The issue may be moot since the Senate ultimately approved the bill Sunday night, though it has to go back to the House for concurrence before heading to the governor’s desk.

Another adjustment the committee approved involves language specifying that $2 million appropriated to the Game and Fish Department must be spent on “efforts for species of greatest conservation need,” which Sen. Jeff Steinborn, D-Las Cruces, tried to insert Saturday but failed when he couldn’t get a second on his motion.

The political maneuvering sparked outrage from Republicans.

“We shouldn’t be putting this stuff in here without running it through the process, letting every legislator in the House vote for it before we just stick it in the … budget as a personal piggybank,” said Sen. Pat Woods, R-Broadview.

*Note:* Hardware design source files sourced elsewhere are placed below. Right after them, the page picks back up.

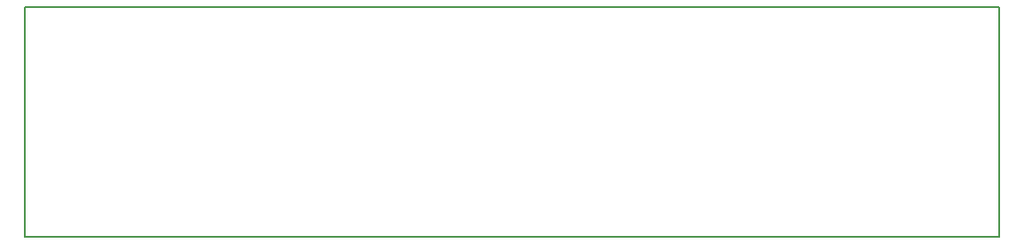
<source format=gbr>
G04 #@! TF.GenerationSoftware,KiCad,Pcbnew,5.0.0-fee4fd1~66~ubuntu16.04.1*
G04 #@! TF.CreationDate,2018-09-26T21:25:10+02:00*
G04 #@! TF.ProjectId,bus-splitter,6275732D73706C69747465722E6B6963,A*
G04 #@! TF.SameCoordinates,Original*
G04 #@! TF.FileFunction,Profile,NP*
%FSLAX46Y46*%
G04 Gerber Fmt 4.6, Leading zero omitted, Abs format (unit mm)*
G04 Created by KiCad (PCBNEW 5.0.0-fee4fd1~66~ubuntu16.04.1) date Wed Sep 26 21:25:10 2018*
%MOMM*%
%LPD*%
G01*
G04 APERTURE LIST*
%ADD10C,0.150000*%
G04 APERTURE END LIST*
D10*
X100000000Y-97000000D02*
X100000000Y-75000000D01*
X193000000Y-97000000D02*
X100000000Y-97000000D01*
X193000000Y-75000000D02*
X193000000Y-97000000D01*
X100000000Y-75000000D02*
X193000000Y-75000000D01*
M02*

</source>
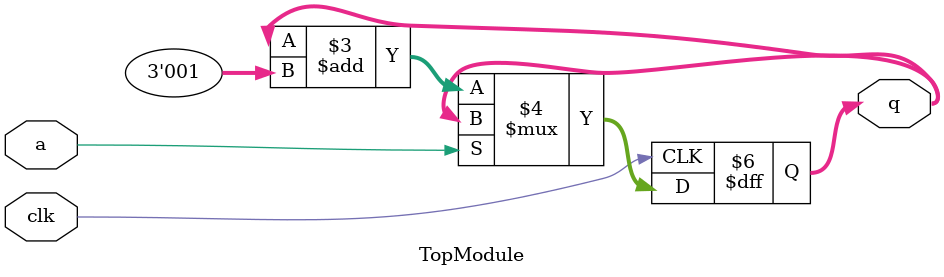
<source format=sv>
module TopModule (
    input  logic clk,
    input  logic a,
    output logic [2:0] q
);

    always_ff @(posedge clk) begin
        if (a == 1'b0) begin
            q <= q + 3'b001;
        end
    end

endmodule
</source>
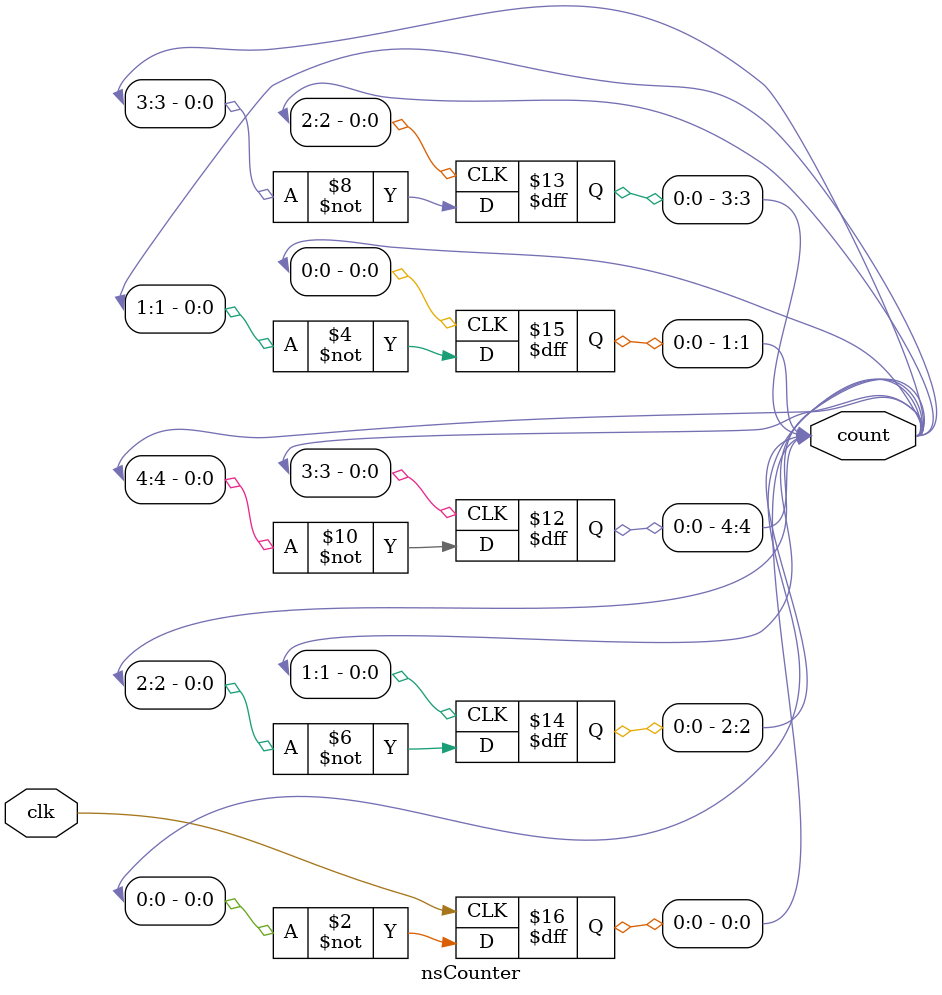
<source format=v>
`timescale 1ns / 1ps

/*
    A Counter for the North-South Traffic Light
    Counts from 0-31
*/
module nsCounter
(
    input clk,
    output [4:0] count
);

  wire clk;
  reg[4:0] count;

  initial
    	count = 0;

  always @ ( negedge clk )
    		count[0] <= ~count[0];

  always @ ( negedge count[0] )
    		count[1] <= ~count[1];

  always @ ( negedge count[1] )
    		count[2] <= ~count[2];

  always @ ( negedge count[2] )
    		count[3] <= ~count[3];

  always @ ( negedge count[3] )
    		count[4] <= ~count[4];

endmodule

</source>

Muñoz, D-Gallup, said he agreed “100%” with Woods.

“This is the last year we’re going to do language this way, and this is the last year we’re going to do budget this way,” he said. “If people want to put money in the budget on the backside in different sections, they’re going to have to run a bill.”

Woods said he had “a lot of disagreement” with the process. He questioned why the $252 million wasn’t included in the Public Education Department’s proposed budget from the start.

Diamond called the process “flawed.”

“It makes me wonder when someone hasn’t gotten their pet projects in time, how much pork is in all this,” she said.

Diamond said during the committee meeting it appeared “a few individuals for the benefit of themselves and their individual districts have pushed their way around” to circumvent the budget process.

“We voted on [House Bill 2] yesterday after being here for 50 days, and everyone had their opportunity to put in or take out what they wanted in this bill and here we are the day after [considering] what looks to me like pet project earmarks,” she said. “I’m disappointed because I think that a couple individuals from the Governor’s Office, a couple from this committee, have really made a joke out of the process, and they’ve undermined this committee in doing so.”

Diamond said she played by the rules. As an example, she said she and Sen. Siah Correa Hemphill, a Silver City Democrat, worked on a bipartisan bill that included a one-time appropriation of $3 million for Black Fire recovery efforts.

“We have listed the details of those shovel-ready projects, presented through committees that passed with unanimous support, and in the budget, instead of $3 million, they allocated $2 million — a disappointment for sure because restoration efforts will go underfunded there,” she said in an interview.

“We don’t throw a fit,” she added. “We understood that there is not capacity for that and then right below it is a million-dollar telescope for UNM Taos that has never been introduced as a bill. I don’t know know whose project it is, but the way I look at it is, ‘Did we just sacrifice a million dollars for real recovery efforts to people who are victims of this fire so that someone can just put in pet projects behind the scenes?’ And the list goes on and on if you look through the budget.”

Sen. Bill Sharer, R-Farmington, said the Legislative Finance Committee had assembled a “sound budget” that left New Mexico with the highest permanent fund balances in state history. The LFC proposal called for a $1 billion transfer to the Severance Tax Permanent Fund.

The spending plan approved by the House reduced the transfer to $850 million. Then, the Senate’s version reduced the transfer by $375 million to fully fund the Opportunity Scholarship, a taxpayer-funded college tuition program, and free school meals, as well as for tax rebates and to leave general fund reserves at about 30%, or about $2.87 billion.

“It put us in the best shape ever to deal with what we know is the coming oil and gas revenue collapse,” Sharer said, referring to the LFC’s budget proposal.

“And then right here at the end, last week or so, things really started to spin out of control because various people put pressure and more pressure and harder pressure and uglier pressure that we were forced to do thing … that were not well vetted,” Sharer said.